Thorold’s chief building official presented his case for making enforcement more efficient, as well as saving taxpayers’ money, at a December council meeting.

Beaverdams—beacon of hope

An annual food drive, festive carol sing and old-fashioned Christmas get-together took the chill off a cold Saturday in Beaverdams.

“It’s like a beacon of hope in the community,” Donna Cowan told the Thorold News at the Friends of Beaverdams Church’s annual holiday celebration. “How many communities have a building that’s been around for so long?”

“Nearly 200 years ago, people came and met and shared” at the rural church, Friends vice president Melanie Battell told the gathering in the rustic weathered pews.
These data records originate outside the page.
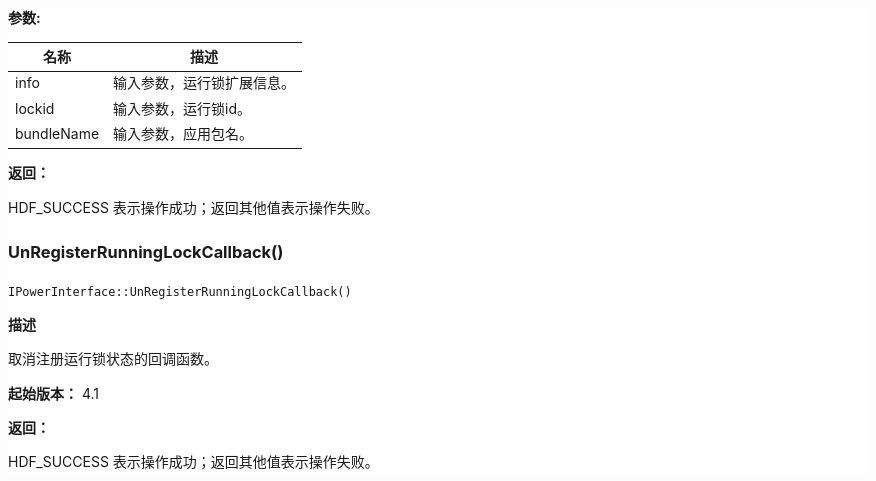 **参数:**

| 名称 | 描述 | 
| -------- | -------- |
| info | 输入参数，运行锁扩展信息。 | 
| lockid | 输入参数，运行锁id。 | 
| bundleName | 输入参数，应用包名。 | 

**返回：**

HDF_SUCCESS 表示操作成功；返回其他值表示操作失败。


### UnRegisterRunningLockCallback()

```
IPowerInterface::UnRegisterRunningLockCallback()
```

**描述**

取消注册运行锁状态的回调函数。

**起始版本：** 4.1

**返回：**

HDF_SUCCESS 表示操作成功；返回其他值表示操作失败。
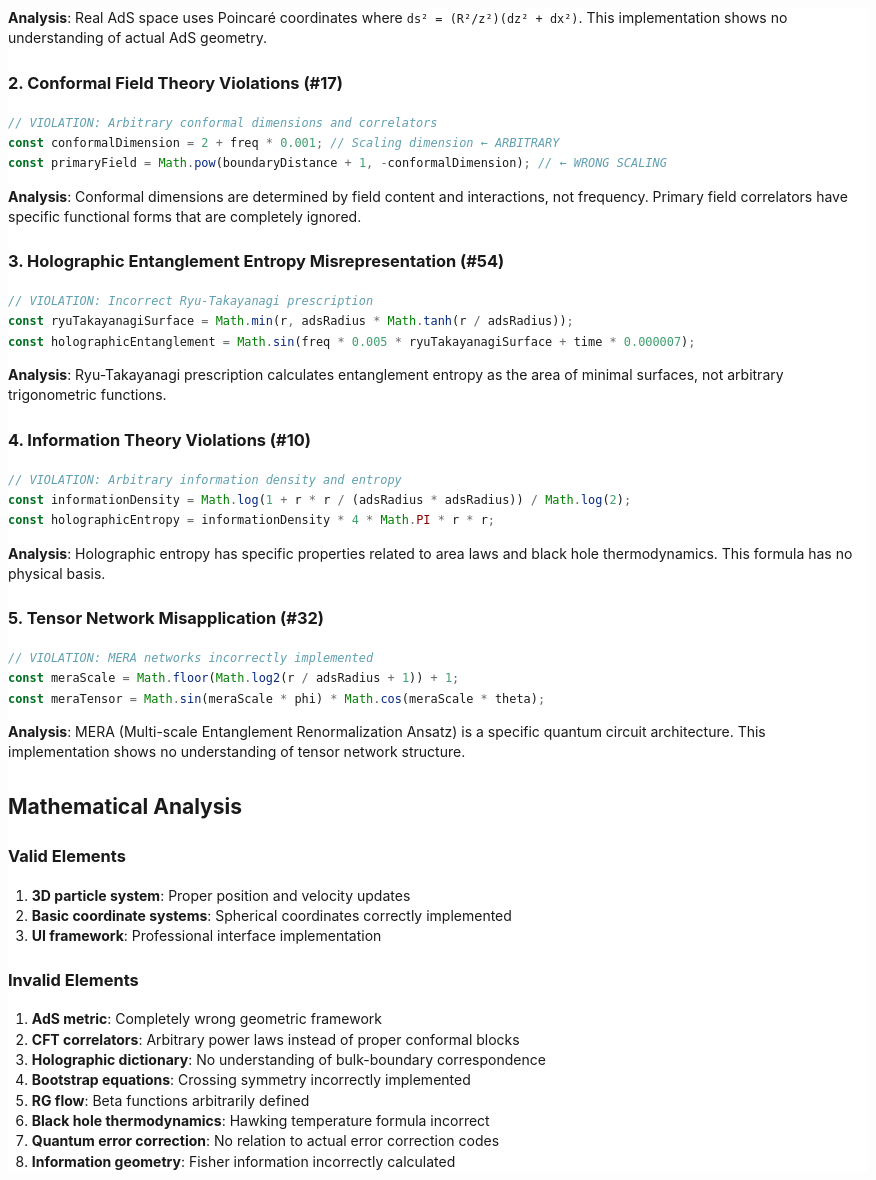 **Analysis**: Real AdS space uses Poincaré coordinates where `ds² = (R²/z²)(dz² + dx²)`. This implementation shows no understanding of actual AdS geometry.

### 2. Conformal Field Theory Violations (#17)
```javascript
// VIOLATION: Arbitrary conformal dimensions and correlators
const conformalDimension = 2 + freq * 0.001; // Scaling dimension ← ARBITRARY
const primaryField = Math.pow(boundaryDistance + 1, -conformalDimension); // ← WRONG SCALING
```

**Analysis**: Conformal dimensions are determined by field content and interactions, not frequency. Primary field correlators have specific functional forms that are completely ignored.

### 3. Holographic Entanglement Entropy Misrepresentation (#54)
```javascript
// VIOLATION: Incorrect Ryu-Takayanagi prescription
const ryuTakayanagiSurface = Math.min(r, adsRadius * Math.tanh(r / adsRadius));
const holographicEntanglement = Math.sin(freq * 0.005 * ryuTakayanagiSurface + time * 0.000007);
```

**Analysis**: Ryu-Takayanagi prescription calculates entanglement entropy as the area of minimal surfaces, not arbitrary trigonometric functions.

### 4. Information Theory Violations (#10)
```javascript
// VIOLATION: Arbitrary information density and entropy
const informationDensity = Math.log(1 + r * r / (adsRadius * adsRadius)) / Math.log(2);
const holographicEntropy = informationDensity * 4 * Math.PI * r * r;
```

**Analysis**: Holographic entropy has specific properties related to area laws and black hole thermodynamics. This formula has no physical basis.

### 5. Tensor Network Misapplication (#32)
```javascript
// VIOLATION: MERA networks incorrectly implemented
const meraScale = Math.floor(Math.log2(r / adsRadius + 1)) + 1;
const meraTensor = Math.sin(meraScale * phi) * Math.cos(meraScale * theta);
```

**Analysis**: MERA (Multi-scale Entanglement Renormalization Ansatz) is a specific quantum circuit architecture. This implementation shows no understanding of tensor network structure.

## Mathematical Analysis

### Valid Elements
1. **3D particle system**: Proper position and velocity updates
2. **Basic coordinate systems**: Spherical coordinates correctly implemented
3. **UI framework**: Professional interface implementation

### Invalid Elements
1. **AdS metric**: Completely wrong geometric framework
2. **CFT correlators**: Arbitrary power laws instead of proper conformal blocks
3. **Holographic dictionary**: No understanding of bulk-boundary correspondence
4. **Bootstrap equations**: Crossing symmetry incorrectly implemented
5. **RG flow**: Beta functions arbitrarily defined
6. **Black hole thermodynamics**: Hawking temperature formula incorrect
7. **Quantum error correction**: No relation to actual error correction codes
8. **Information geometry**: Fisher information incorrectly calculated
“This heritage project will ensure that we enable them to continue for future generations.”

Politicians lead songs, stories at Library

Kids of all ages enjoyed a festive slant to story time at the Thorold Library, where Mayor Terry Ugulini and Niagara Centre MP Vance Badawey read beloved holiday tales. While listening to stories, kids sipped on hot chocolate and enjoyed cookies, handed out by the Friends of the Library.

Following story time, a special free screening of Toy Story 4 was shown in the Library.

Housing Forum to brainstorm local housing solutions

The Thorold Age-Friendly committee and the city are hosting a Housing Forum on Jan. 30, 2020 from 9 a.m. to 1 p.m. at the Thorold Seniors Centre.

The event will feature developers, architects, planners, realtors, financial advisors, and Thorold city staff, as well as representatives from the Thorold Municipal Non-Profit Housing (TMNPH) and Niagara Regional Housing brainstorming solutions for better housing.

The forum will include presentations by CMHC, Life Leasing Initiatives and other housing programs, as well as roundtable discussions on housing alternatives and streamlining programs to make it easier to move through the city’s system.

Affordable housing, accessibility, and green initiatives will also be addressed, and how to incorporate those into our bylaws.